It's helpful to note that she could cross the line fairly easily with her Canadian passport, but her husband who is Palestinian, was not allowed to cross over out of the West Bank. Because they live and stay in the West Bank we asked them what they do for fun. There are not many parks or large park like areas there and there are no cinemas so what would they do on a day off. They replied that they used to go hiking in the countryside and that even some of those paths were changing because of the wall that was being built.
As our bus eased into the checkpoint, we expected that at most we would have to show our Canadian passports, but that was not to be. A nineteen year old soldier with a long ponytail and an M16 in her grasp, came on and spoke to the bus driver who then stood up and pointed to me and a few others and spoke in apologetic arabic tones. Thankfully the young lady I was sitting beside interpreted to me that we were to exit the bus immediately. So I and six or seven others got up asking nobody in particular if we should bring our bags with us or what was happening, and we exited the bus to stand outside it.
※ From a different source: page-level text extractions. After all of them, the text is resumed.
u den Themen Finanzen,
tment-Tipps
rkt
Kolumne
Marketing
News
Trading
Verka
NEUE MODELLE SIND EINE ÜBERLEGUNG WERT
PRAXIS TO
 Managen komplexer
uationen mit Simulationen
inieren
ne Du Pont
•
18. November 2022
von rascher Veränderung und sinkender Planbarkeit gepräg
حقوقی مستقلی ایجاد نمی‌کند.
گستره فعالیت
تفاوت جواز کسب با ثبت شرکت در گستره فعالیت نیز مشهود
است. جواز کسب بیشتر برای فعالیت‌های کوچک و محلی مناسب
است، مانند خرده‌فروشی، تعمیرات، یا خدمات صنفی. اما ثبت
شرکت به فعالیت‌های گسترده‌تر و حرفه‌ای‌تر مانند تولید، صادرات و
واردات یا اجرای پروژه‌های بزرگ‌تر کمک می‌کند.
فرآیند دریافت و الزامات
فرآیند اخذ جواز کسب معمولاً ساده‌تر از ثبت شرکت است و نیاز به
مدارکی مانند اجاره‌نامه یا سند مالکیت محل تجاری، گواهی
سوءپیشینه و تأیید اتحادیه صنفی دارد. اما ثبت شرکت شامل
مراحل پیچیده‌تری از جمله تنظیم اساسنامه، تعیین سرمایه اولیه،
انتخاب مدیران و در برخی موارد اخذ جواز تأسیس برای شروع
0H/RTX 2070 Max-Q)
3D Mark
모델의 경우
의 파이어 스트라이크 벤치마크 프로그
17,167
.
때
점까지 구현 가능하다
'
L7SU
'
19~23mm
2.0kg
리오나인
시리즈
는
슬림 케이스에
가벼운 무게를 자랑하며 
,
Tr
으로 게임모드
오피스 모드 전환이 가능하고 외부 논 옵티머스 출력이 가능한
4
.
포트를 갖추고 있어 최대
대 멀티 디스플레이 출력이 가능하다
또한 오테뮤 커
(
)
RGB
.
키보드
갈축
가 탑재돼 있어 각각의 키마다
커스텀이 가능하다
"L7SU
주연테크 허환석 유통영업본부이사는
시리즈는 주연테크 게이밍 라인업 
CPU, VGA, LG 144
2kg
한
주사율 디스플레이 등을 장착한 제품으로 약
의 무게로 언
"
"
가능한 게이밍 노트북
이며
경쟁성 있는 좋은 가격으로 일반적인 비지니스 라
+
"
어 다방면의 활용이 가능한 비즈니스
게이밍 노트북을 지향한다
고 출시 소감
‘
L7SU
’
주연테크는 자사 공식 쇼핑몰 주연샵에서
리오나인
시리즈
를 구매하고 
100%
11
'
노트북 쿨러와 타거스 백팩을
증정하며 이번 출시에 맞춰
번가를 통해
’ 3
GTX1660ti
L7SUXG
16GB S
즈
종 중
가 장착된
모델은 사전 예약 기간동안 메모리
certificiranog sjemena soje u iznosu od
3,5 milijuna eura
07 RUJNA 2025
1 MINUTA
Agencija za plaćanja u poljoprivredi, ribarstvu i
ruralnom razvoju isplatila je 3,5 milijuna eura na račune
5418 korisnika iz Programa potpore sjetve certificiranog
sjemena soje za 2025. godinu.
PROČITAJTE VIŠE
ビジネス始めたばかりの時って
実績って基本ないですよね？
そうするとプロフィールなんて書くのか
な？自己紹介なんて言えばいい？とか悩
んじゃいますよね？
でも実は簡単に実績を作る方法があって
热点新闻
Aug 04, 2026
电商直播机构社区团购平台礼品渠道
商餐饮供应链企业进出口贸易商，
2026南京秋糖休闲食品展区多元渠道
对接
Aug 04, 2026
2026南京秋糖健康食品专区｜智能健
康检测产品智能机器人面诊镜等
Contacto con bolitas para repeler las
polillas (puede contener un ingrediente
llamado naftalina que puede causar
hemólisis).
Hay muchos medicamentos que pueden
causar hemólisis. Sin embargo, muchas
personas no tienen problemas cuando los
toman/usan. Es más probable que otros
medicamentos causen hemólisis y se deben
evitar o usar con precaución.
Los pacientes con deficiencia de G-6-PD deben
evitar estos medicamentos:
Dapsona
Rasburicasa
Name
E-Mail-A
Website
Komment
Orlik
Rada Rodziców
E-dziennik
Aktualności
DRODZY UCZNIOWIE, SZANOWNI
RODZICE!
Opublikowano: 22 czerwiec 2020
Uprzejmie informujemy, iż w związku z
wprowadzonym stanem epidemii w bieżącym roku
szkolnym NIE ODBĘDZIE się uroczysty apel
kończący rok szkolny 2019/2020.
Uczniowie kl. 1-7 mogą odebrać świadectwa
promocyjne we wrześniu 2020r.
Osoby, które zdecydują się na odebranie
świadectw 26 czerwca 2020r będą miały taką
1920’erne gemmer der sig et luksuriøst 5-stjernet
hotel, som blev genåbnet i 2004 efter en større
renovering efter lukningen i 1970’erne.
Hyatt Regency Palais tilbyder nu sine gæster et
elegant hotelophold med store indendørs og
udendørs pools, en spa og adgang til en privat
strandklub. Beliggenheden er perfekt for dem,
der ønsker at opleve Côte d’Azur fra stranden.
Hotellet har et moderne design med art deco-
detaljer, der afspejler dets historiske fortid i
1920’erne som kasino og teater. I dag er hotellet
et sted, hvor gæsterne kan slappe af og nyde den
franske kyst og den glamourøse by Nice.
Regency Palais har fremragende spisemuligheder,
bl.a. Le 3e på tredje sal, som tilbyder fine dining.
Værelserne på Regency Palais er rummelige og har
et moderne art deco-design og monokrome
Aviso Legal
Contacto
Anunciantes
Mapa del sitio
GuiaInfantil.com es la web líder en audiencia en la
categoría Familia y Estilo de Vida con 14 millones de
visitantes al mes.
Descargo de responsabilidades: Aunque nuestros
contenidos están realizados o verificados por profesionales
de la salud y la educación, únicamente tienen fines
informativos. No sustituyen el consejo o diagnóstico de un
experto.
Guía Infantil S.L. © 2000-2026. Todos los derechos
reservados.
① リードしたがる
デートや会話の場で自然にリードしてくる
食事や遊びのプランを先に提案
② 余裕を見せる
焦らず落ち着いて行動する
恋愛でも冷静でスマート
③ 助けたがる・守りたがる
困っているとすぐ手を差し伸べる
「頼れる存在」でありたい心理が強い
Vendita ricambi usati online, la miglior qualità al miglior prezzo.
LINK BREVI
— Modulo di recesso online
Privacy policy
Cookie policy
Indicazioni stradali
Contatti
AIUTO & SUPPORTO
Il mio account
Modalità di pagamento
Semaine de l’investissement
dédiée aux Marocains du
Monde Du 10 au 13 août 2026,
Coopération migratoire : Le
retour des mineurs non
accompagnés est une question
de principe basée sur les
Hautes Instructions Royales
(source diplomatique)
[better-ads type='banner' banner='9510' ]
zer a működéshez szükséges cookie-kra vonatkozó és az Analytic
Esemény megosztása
It was an uncomfortable feeling standing there while the rest of our team was on the bus, really uncomfortable. I never felt in immediate danger, but my naivety and my sense that a Canadian passport would cover a multitude of problems dispelled my initial fears. It's the way things could go wrong quickly, that's where more of the fear lay.
Just a few days earlier a Palestinian judge had been shot dead at a checkpoint and the official spin on it was that he had attacked a border guard. The real truth was probably closer to the story that he had been pushed by the butt of the guards gun and had stumbled to the ground and got up giving the soldier a push, who in turn because he had a gun handy, instinctively turned and shot the judge dead. It seems this happens often here.
It's the way things could go so wrong so quickly with so many guns nearby that caused me to be nervous and fairly cautious. That and the tone of our english translator who had been pulled off the bus beside me. Her words were initially fairly tense and short. What to do, where to stand, how to stand there.
The ponytailed soldier entered the bus and began to go through passports while we stood outside with the other guard and his M16 beside us. Canadian girls tone began to relax as she began to understand what was happening to us, there by the bus on that lovely sunny day in March.
She said to me that this is what happens here to throw people off routine, to keep people on their heels. They will change the rules at any time, just to change the rules. For a while last year, and without notice they would not allow any internationals to travel on these busses. Just one day you would get to the checkpoint and not be allowed to go further. That lasted until months later an international tried to travel on the bus and was allowed. That meant the policy had changed and so all the internationals began to use it again. But there was no notice of these changes either way.
Today it had looked like they just wanted to pull off six or eight people to change things up, just to keep people off balance. Which in my estimation, had worked nicely. Keep up the tension levels, keeps people from getting too familiar or too relaxed into rhythms and routine.
With a level of relief settling on us and the rest of our team teasing us, we and the locals showed our papers and reentered the bus, we were good to go.
Just probably not quite the same.
That's the normal of living in an army occupied zone.